Portraits de
parisiens
Henri Launay, amateur de jolies poupées
Henri Launay répare les poupées mais pas les coeurs brisés. Depuis 1964, ses mains d’expert font des miracles et rallument les yeux des vieilles dames dont il ranime la poupée de leur enfance. Dans sa boutique près d’Oberkampf, c’est une figure du quartier. Chacun en passant devant sa devanture jaune y va de sa remarque. Il y a les jeunes filles que « ça fait flipper » toutes ces têtes en vitrine, d’autres qui s’émeuvent devant le vieil homme fidèle à son comptoir en dépit des années. À l’intérieur, face à ce fatras de corps et d’objets, les enfants, comme les grands, ont envie de tout toucher, mais ici, c’est comme au musée : on peut regarder, poser quelques questions si Mr Launay est d’humeur, mais il est interdit de toucher « c’est trop fragile et parfois ce sont des pièces uniques ».
114, avenue Parmentier, 75011 Paris
0143570902
Tout ça, c’est mon univers, je prends les pièces là dedans
Il a commencé en réparant des articles de maroquinerie, des valises et même des parapluies mais la clientèle se faisait plus rare « parce que les gens préféraient acheter que réparer », alors il s’est spécialisé dans les peluches et les poupées anciennes. Surtout celles en porcelaine et en celluloïd. « J’ai eu la chance de savoir tout faire. Je suis un autodidacte. J’ai appris seul en lisant des livres et en contactant des fabricants qui me fournissaient les bonnes pièces pour mes réparations.
Réparer, ça coûte cher, je travaille pas à l’œil mais je peux voir ce que je peux faire avec cet œil de poupée si vous voulez !

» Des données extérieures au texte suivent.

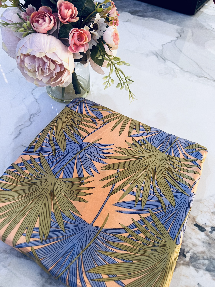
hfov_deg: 53.1
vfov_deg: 67.3
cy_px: 144
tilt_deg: -52.1
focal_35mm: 26
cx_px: 108
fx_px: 215
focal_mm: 5.7
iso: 125
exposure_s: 1/81
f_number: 1.5
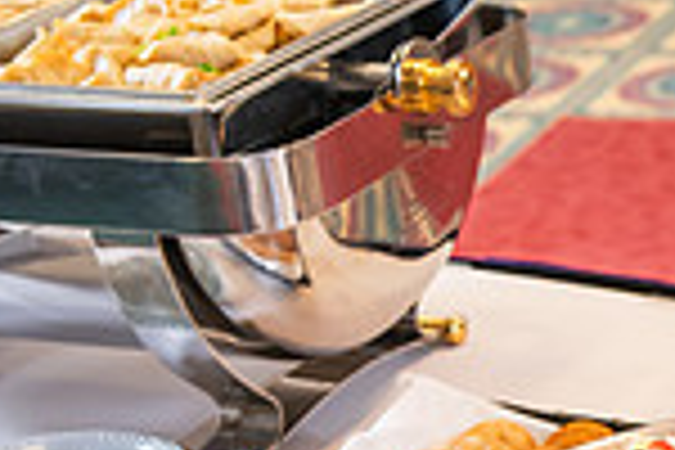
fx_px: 2906
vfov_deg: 8.7
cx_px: 828
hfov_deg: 12.9
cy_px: 596
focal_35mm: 155
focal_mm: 40
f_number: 4
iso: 640
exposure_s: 1/80
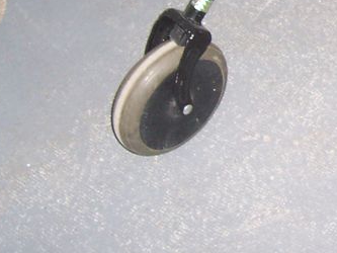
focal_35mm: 111
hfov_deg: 16.6
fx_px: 1081
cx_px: 458
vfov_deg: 13.2
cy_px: -7
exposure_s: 1/60
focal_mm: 5.6
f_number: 2.8
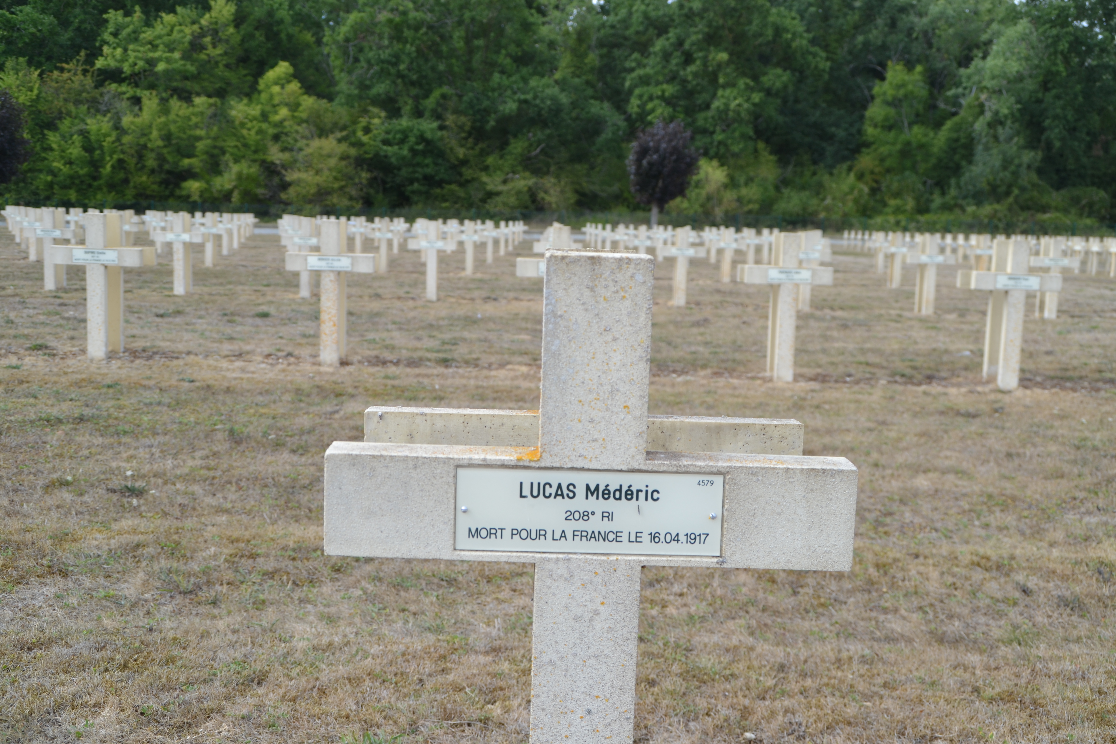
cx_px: 558
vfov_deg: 31.9
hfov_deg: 46.4
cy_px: 372
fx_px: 1302
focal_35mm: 42
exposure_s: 1/200
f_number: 7.1
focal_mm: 28
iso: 100
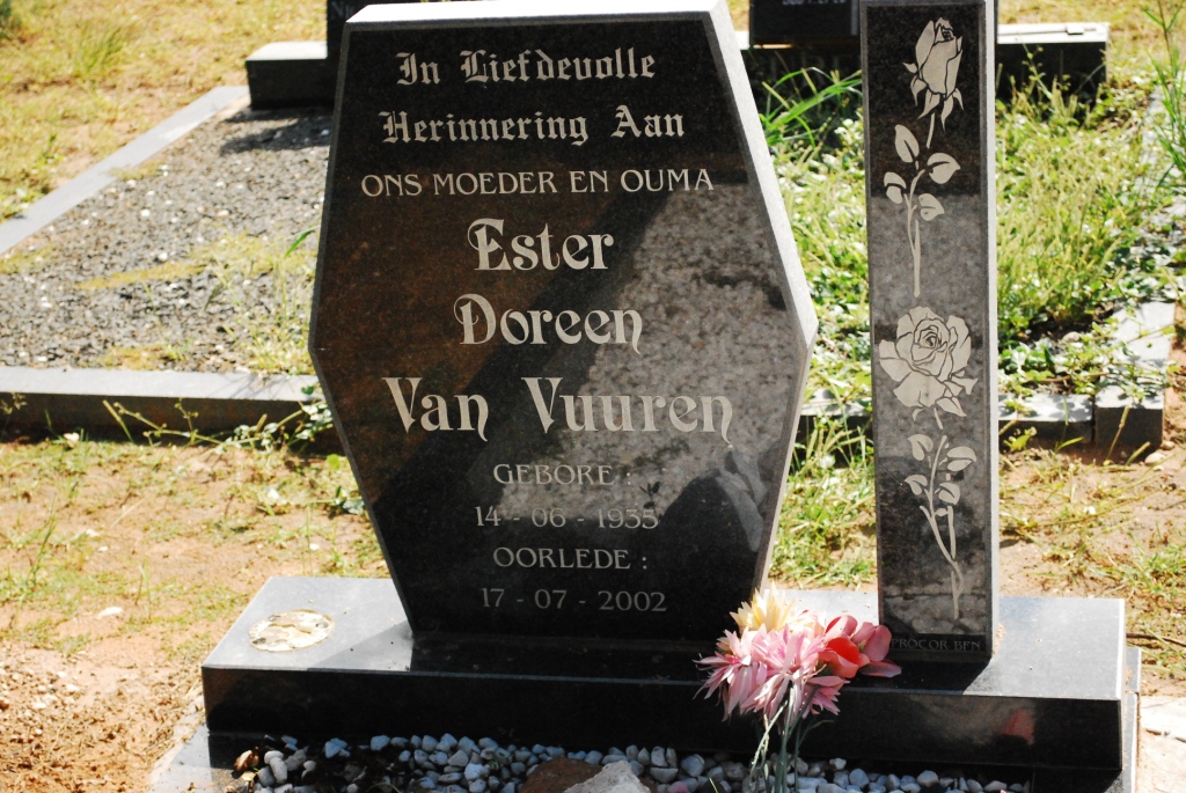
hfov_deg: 28.0
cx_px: 593
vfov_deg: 19.0
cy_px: 396
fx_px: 2374
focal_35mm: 72
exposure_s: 1/2000
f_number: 5.6
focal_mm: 48
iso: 1600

Devant lui s’amassent des piles de corps, têtes, cheveux naturels… « Regardez tout ce qu’il me faut pour faire mon métier : des yeux en verre et en porcelaine que j’ai acheté il y a très longtemps, ils sont très rares. Pour faire ce métier, il faut avoir de très belles pièces, de l’outillage bien sûr et de la conscience professionnelle ! » Depuis l’interdiction de fabrication en celluloïd, car c’est une matière inflammable, et la sur-consommation, les petites filles ne font plus réparer leur poupée. Beaucoup ne rentrent que par curiosité, certains viennent même de très loin pour voir ce lieu hors du temps car le réparateur a eu des articles dans le monde entier « même en Argentine et en Australie » !
Je continue de travailler, si je n’ai pas ma boutique je suis comme mutilé
Sa clientèle ? Des collectionneurs et des sentimentaux. En vitrine, il a écrit de sa belle écriture, les histoires que certaines de ses clientes lui ont raconté. Des histoires de poupées, d’exode, d’amour, de croyances désuètes… Parce qu’en fait, Henri Launay répare aussi les âmes d’enfants.